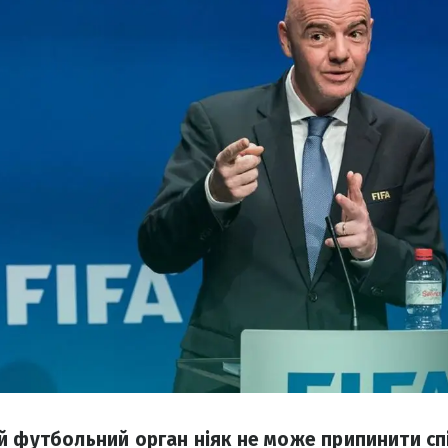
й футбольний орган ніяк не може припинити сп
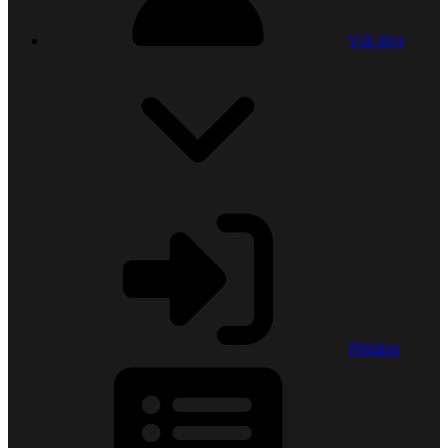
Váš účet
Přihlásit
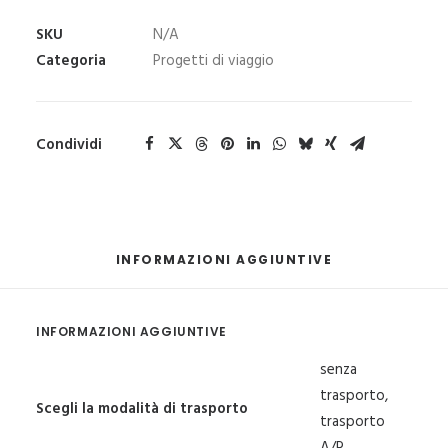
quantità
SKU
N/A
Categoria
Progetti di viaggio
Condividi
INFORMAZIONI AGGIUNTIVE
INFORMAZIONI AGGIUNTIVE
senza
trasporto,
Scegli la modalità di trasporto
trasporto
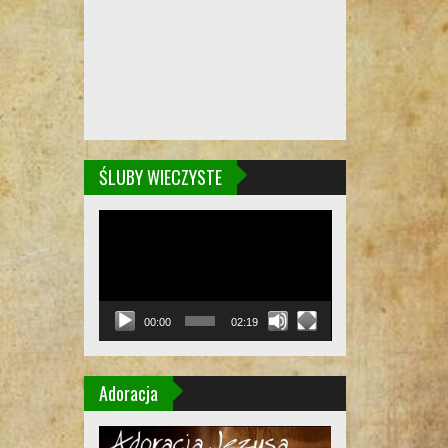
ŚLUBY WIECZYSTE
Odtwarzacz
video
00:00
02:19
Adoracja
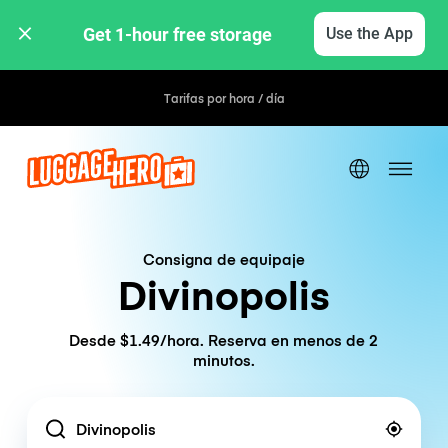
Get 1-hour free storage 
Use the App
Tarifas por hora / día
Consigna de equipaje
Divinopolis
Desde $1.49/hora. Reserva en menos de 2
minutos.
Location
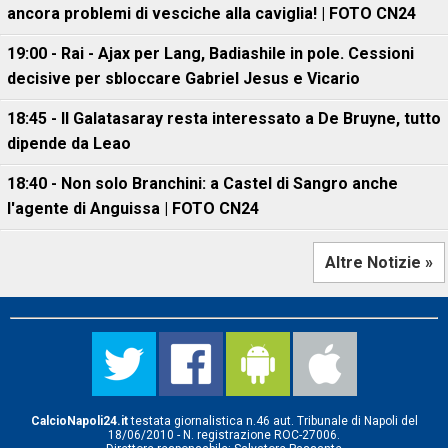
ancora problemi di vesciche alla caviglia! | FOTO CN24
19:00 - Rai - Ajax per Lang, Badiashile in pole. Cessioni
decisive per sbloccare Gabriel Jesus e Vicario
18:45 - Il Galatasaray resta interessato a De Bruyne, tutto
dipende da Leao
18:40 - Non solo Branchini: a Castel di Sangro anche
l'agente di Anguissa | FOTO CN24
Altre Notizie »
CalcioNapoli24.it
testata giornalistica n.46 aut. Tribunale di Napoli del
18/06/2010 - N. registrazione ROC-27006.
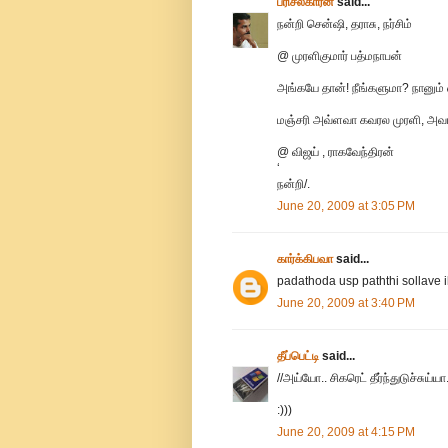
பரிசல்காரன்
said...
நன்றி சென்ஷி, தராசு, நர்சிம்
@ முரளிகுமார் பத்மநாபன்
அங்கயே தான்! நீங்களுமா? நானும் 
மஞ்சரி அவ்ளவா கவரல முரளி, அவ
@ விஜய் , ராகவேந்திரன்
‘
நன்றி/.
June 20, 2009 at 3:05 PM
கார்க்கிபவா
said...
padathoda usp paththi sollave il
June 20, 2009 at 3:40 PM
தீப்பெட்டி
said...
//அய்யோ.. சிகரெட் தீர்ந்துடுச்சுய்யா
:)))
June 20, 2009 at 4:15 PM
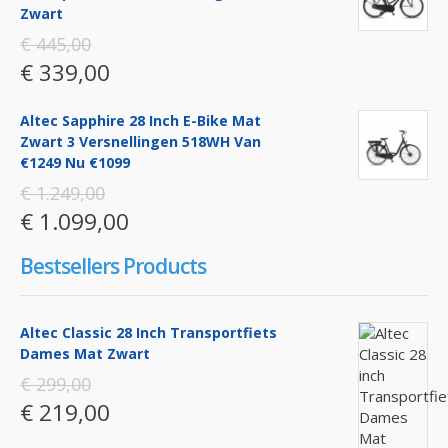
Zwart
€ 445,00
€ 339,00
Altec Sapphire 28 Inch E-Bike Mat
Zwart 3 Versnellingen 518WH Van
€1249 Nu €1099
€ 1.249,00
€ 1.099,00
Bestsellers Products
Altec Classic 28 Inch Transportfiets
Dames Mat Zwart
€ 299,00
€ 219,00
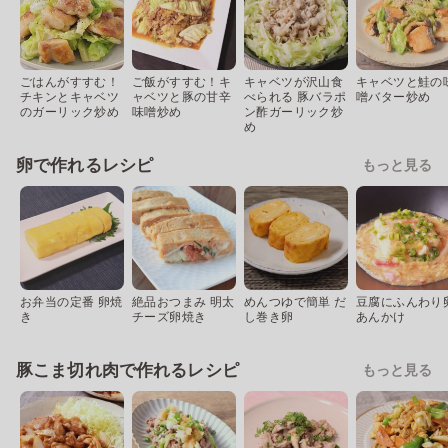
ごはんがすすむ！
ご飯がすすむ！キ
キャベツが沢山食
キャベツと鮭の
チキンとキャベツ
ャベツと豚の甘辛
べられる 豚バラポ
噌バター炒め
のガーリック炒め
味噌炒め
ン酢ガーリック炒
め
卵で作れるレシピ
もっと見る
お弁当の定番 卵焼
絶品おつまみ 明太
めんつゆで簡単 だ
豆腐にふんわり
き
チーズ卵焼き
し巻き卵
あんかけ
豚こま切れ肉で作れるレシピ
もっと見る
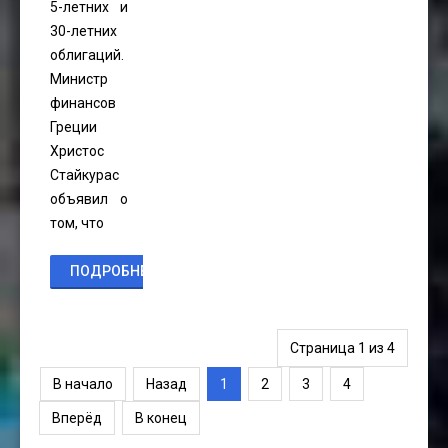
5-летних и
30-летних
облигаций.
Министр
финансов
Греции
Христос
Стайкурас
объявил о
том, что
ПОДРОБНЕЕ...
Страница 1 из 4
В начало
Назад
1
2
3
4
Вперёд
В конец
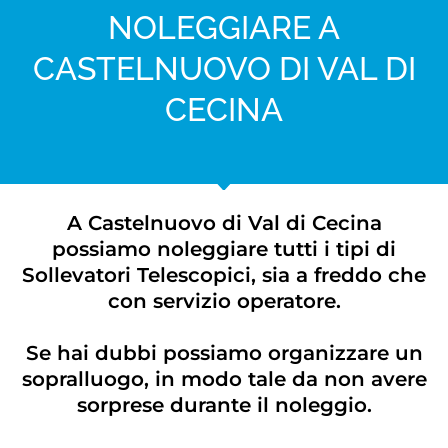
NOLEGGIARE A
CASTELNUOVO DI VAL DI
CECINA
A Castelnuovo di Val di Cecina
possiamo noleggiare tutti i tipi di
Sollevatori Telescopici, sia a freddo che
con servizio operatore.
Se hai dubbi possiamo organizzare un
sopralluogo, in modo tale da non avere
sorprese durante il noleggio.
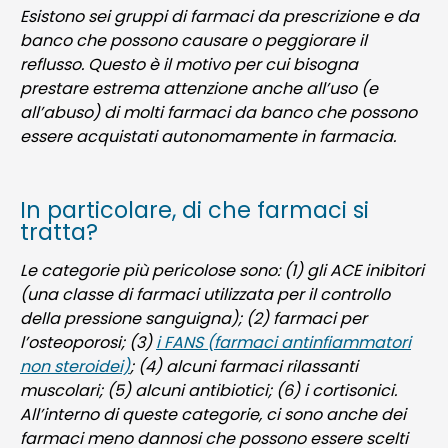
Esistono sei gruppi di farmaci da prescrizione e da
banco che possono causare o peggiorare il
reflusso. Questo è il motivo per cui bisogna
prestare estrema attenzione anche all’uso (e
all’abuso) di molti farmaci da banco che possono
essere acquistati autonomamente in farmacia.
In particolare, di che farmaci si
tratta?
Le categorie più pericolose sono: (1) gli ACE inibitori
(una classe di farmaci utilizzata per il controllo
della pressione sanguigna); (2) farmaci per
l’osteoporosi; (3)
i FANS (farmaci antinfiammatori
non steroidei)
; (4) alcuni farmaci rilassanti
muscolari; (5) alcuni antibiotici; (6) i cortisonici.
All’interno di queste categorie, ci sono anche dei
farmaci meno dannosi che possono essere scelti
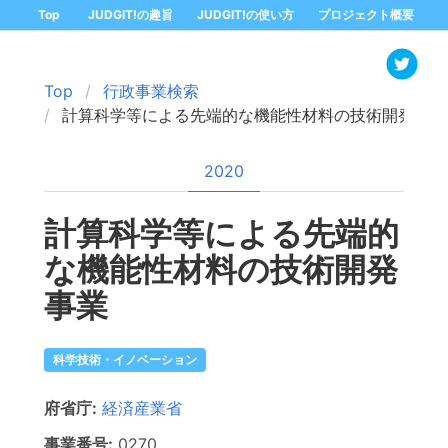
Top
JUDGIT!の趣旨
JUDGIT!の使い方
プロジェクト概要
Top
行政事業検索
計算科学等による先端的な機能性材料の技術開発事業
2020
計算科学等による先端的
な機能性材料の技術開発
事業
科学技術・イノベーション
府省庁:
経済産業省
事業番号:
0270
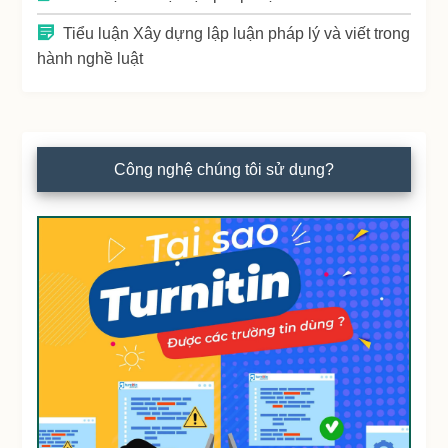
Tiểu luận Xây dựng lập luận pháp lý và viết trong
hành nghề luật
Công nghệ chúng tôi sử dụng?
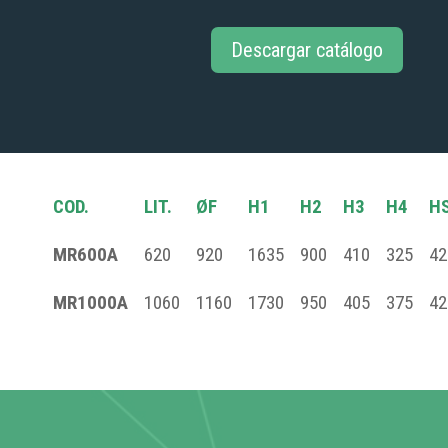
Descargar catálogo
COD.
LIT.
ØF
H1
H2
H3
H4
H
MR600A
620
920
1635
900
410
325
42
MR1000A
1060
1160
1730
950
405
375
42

---+---

Copy out everything in the data from the line that contains "Esistono sei gruppi" down to the line that contains "all’abuso) di molti", including both of those lines, without changing a character.

Esistono sei gruppi di farmaci da prescrizione e da
banco che possono causare o peggiorare il
reflusso. Questo è il motivo per cui bisogna
prestare estrema attenzione anche all’uso (e
all’abuso) di molti farmaci da banco che possono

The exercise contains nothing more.